* START *

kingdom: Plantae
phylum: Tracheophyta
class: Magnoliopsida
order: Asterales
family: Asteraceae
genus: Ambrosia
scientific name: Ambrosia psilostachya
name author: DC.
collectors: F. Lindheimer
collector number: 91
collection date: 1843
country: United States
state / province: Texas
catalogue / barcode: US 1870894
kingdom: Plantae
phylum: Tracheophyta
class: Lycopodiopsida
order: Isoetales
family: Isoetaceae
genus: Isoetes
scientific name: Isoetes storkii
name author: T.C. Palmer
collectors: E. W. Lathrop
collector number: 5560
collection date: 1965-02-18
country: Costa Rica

* END *

- **Aim**:
Can you return, word for word, the stretch of lines from the one containing "catalogue / barcode: US 1870894" through the last line, with both ends included?

- **Exercise response**:
catalogue / barcode: US 1870894
kingdom: Plantae
phylum: Tracheophyta
class: Lycopodiopsida
order: Isoetales
family: Isoetaceae
genus: Isoetes
scientific name: Isoetes storkii
name author: T.C. Palmer
collectors: E. W. Lathrop
collector number: 5560
collection date: 1965-02-18
country: Costa Rica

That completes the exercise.